The blueprint, promised last October, identifies five strategic objectives to fuel a vibrant U.S. bioeconomy:

support R&D investments that will provide the foundation for the U.S. bioeconomy, using novel funding approaches such as prizes and challenges;

facilitate the transition of bioinventions from research lab to market, including an increased focus on translational and regulatory sciences;

develop and reform regulations to reduce barriers, increase the speed and predictability of regulatory processes, and reduce costs while protecting human and environmental health

update training programs and align academic institution incentives with student training for national work force needs

identify and support opportunities for the development of public-private partnerships and precompetitive collaborations.

The Department of Health and Human Services committed to several initiatives in support of the blueprint, including taking better advantage of large pharmaceutical datasets to speed drug development, applying the latest genomics discoveries to quickly identify emerging microbial threats and accelerating research on nonembryonic stem cells as possible treatments for blood-related and neurological diseases.

FTC Loses Pay-for-Delay Bout

The FTC's fight against pay-for-delay settlements between brand drugmakers and generics was dealt another blow this week in a case involving Solvay Pharmaceuticals Inc.'s AndroGel.

In an opinion written by Judge Edward Carnes, the U.S. Court of Appeals for the 11th Circuit said pay-for-delay settlements do not violate antitrust laws as long as they don't expand the protection offered by the patent and the patent was not fraudulently obtained.

The FTC had appealed to the 11th Circuit, claiming that Solvay entered a settlement with three generic companies because it was not likely to prevail in a challenge to its patent for AndroGel (testosterone gel), which expires in August 2020.

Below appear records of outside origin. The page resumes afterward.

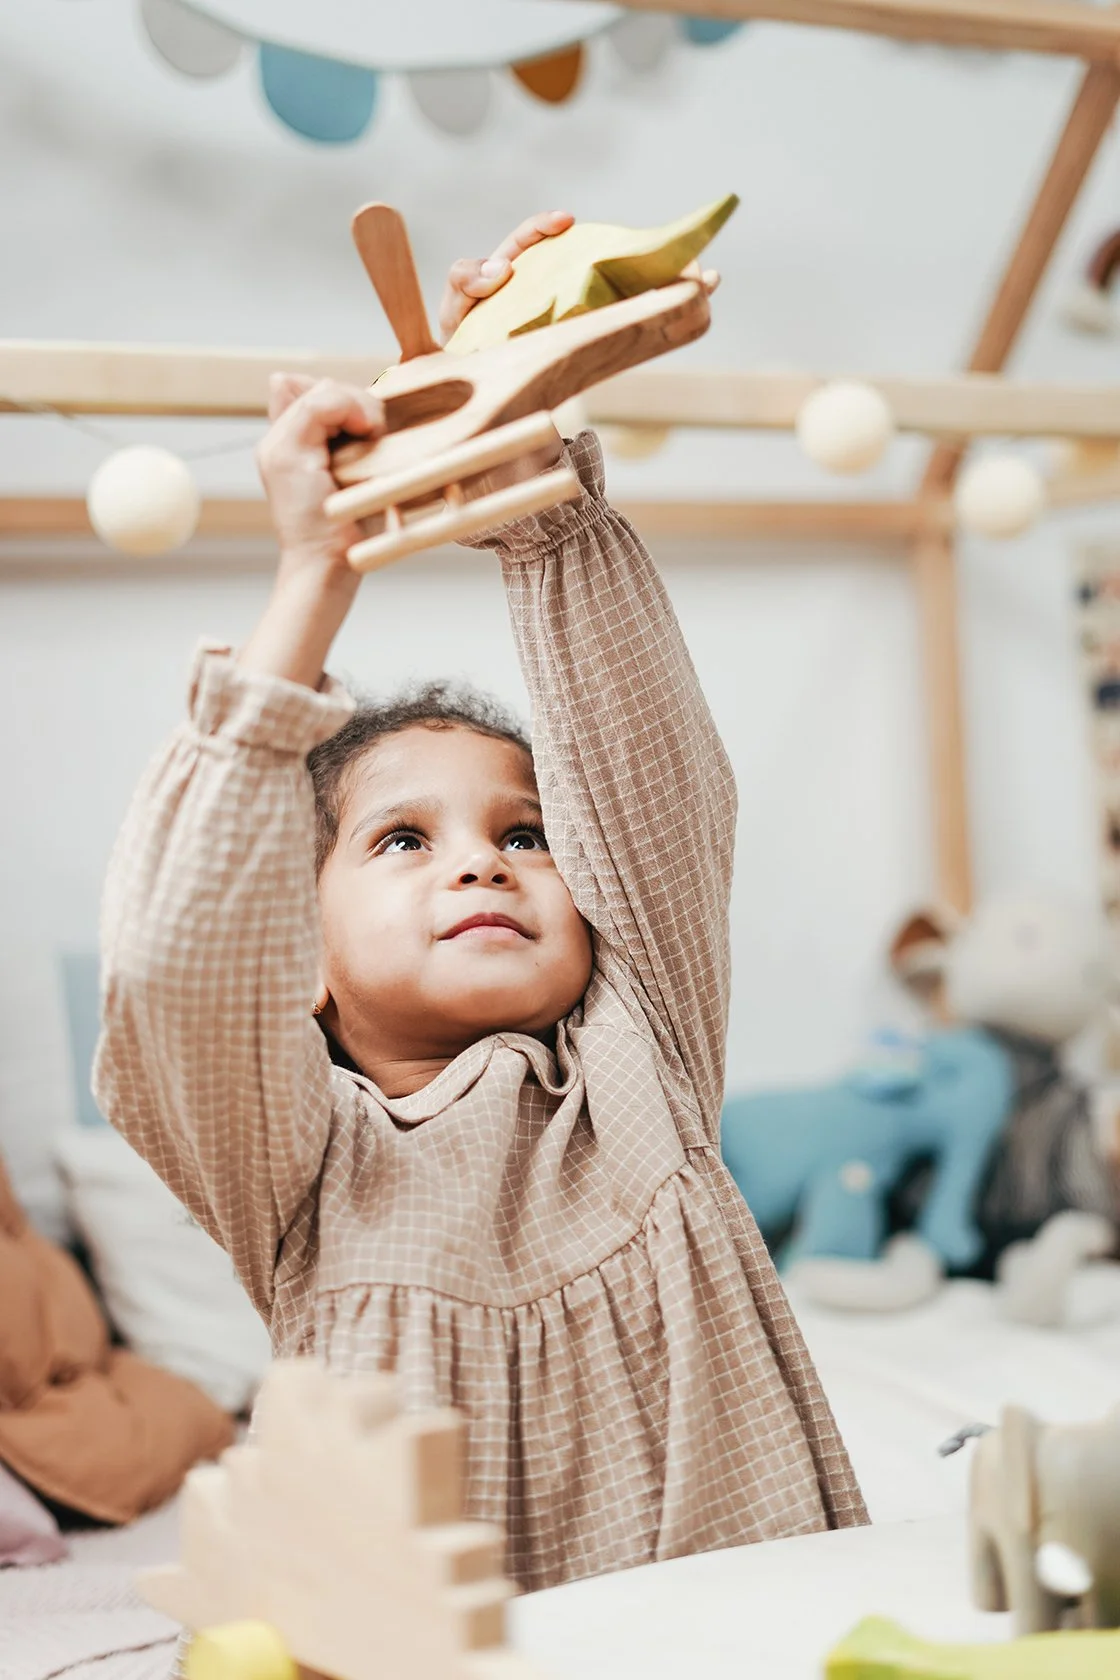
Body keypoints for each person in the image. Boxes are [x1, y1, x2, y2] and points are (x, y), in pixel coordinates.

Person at [94, 212, 865, 1592]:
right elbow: (176, 967)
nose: (480, 862)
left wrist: (528, 482)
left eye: (527, 832)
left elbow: (650, 779)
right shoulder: (297, 1167)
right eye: (401, 838)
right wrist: (314, 572)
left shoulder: (644, 1065)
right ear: (303, 958)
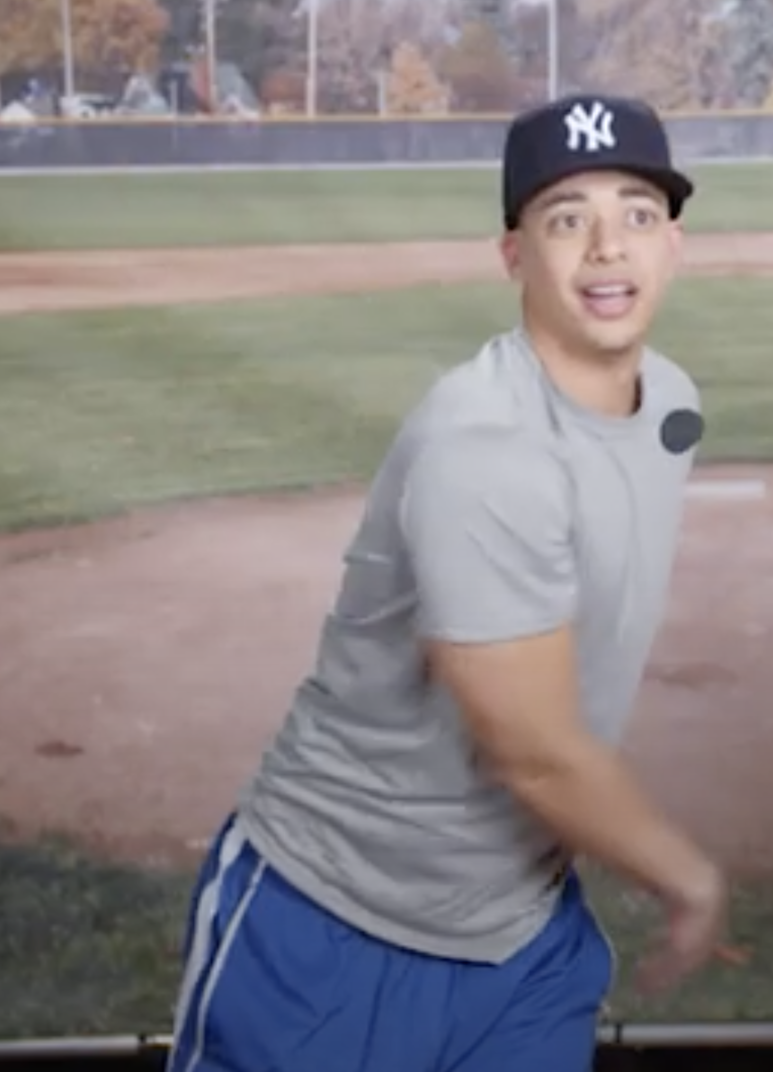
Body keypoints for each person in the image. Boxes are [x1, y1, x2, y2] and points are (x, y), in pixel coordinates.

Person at [165, 92, 730, 1072]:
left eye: (637, 213)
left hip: (522, 932)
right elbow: (534, 754)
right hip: (330, 922)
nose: (609, 247)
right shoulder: (484, 447)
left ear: (673, 243)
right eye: (567, 219)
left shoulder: (670, 399)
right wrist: (690, 877)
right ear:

Under the settlement, Watson Pharmaceuticals Inc., Par Pharmaceutical Companies Inc. and Paddock Laboratories Inc. could begin marketing generic versions of AndroGel Aug. 31, 2015.

The flaw in the FTC's argument, the court said, is that it "equates a likely result (failure of an infringement claim) with an actual result, but it is simply not true that an infringement claim that is 'likely' to fail actually will fail."

The court also chided the FTC for challenging the settlement based on what might have happened. "Predicting the future is precarious at best; retroactively predicting from a past perspective a future that never occurred is even more perilous," the court said. "And it is too perilous an enterprise to serve as a basis for antitrust liability and treble damages."

– Mark McCarty, Washington editor for BioWorld Today's sister publication, Medical Device Daily, contributed to this report.